12. A method of producing a computational model for estimating vehicle damage repair with a machine learning model comprising:

receiving a plurality of unlabelled vehicle images;

processing the vehicle images by the machine learning model;

preparing a subgroup of the vehicle images for presentation to a user for labelling or label verification;

receiving label verification or user re-labelling or user labelling of the subgroup; and

re-processing the plurality of vehicle images by the machine learning model.

13. A method according to claim 12, further comprising determining a targeted subgroup of the vehicle images for targeted presentation to a user for labelling and label verification of that targeted subgroup.

14. A method according to claim 12 or 13, wherein the preparing comprises any of the steps according to any of claims 4 to 11.

15. A method according to any of claims 12 to 14, further comprising:

receiving a plurality of non-vehicle images with the plurality of unlabelled vehicle images;

processing the non-vehicle images with the vehicle images by the machine learning model;

preparing the non-vehicle images for presentation to a user for verification;

receiving verification of the non-vehicle images; and

removing the non-vehicle images to produce a plurality of unlabelled vehicle images.

16. A method according to any of claims 12 to 15, wherein the subgroup of vehicle images all show a specific vehicle part.

17. A method according to any of claims 12 to 16, wherein the subgroup of vehicle images all show a specific vehicle part in a damaged condition.

18. A method according to any of claims 12 to 17, wherein the subgroup of vehicle images all show a specific vehicle part in a damaged condition capable of repair.

19. A method according to any of claims 12 to 17, wherein the subgroup of vehicle images all show a specific vehicle part in a damaged condition suitable for replacement.

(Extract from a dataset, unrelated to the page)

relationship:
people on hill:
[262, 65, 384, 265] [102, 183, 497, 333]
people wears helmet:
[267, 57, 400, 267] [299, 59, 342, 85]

20. A computational model for estimating vehicle damage repair produced by a method according to any of claims 12 to 19.

21. A computational model according to claim 20 adapted to compute a repair cost estimate by:

identifying from an image one or more damaged parts;

identifying whether the damaged part is capable of repair or suitable for replacement; and

calculating a repair cost estimate for the vehicle damage.

22. A computational model according to claim 21 further adapted to compute a certainty of the repair cost estimate.

23. A computational model according to claim 21 or 22 further adapted to determine a write-off recommendation.

24. A computational model according to any of claims 21 to 23 further adapted to compute its output conditional on a plurality of images of a damaged vehicle for estimating vehicle damage repair.

25. A computational model according to any of claims 21 to 24 further adapted to compute an estimate for internal damage.

26. A computational model according to any of claims 21 to 25 further adapted to request one or more further images from a user.

27. Software adapted to produce a computational model according to any of claims 20 to 26.

28. A processor adapted to produce a computational model according to any of claims 20 to 26.

29. A method of modelling data substantially as herein described and/or as illustrated with reference to the accompanying figures.

30. A method of producing a computational model for estimating vehicle damage repair substantially as herein described and/or as illustrated with reference to the accompanying figures.

31. A computational model substantially as herein described and/or as illustrated with reference to the accompanying figures.

32. Software for modelling data substantially as herein described and/or as illustrated with reference to the accompanying figures.

33. A system for modelling data substantially as herein described and/or as illustrated with reference to the accompanying figures.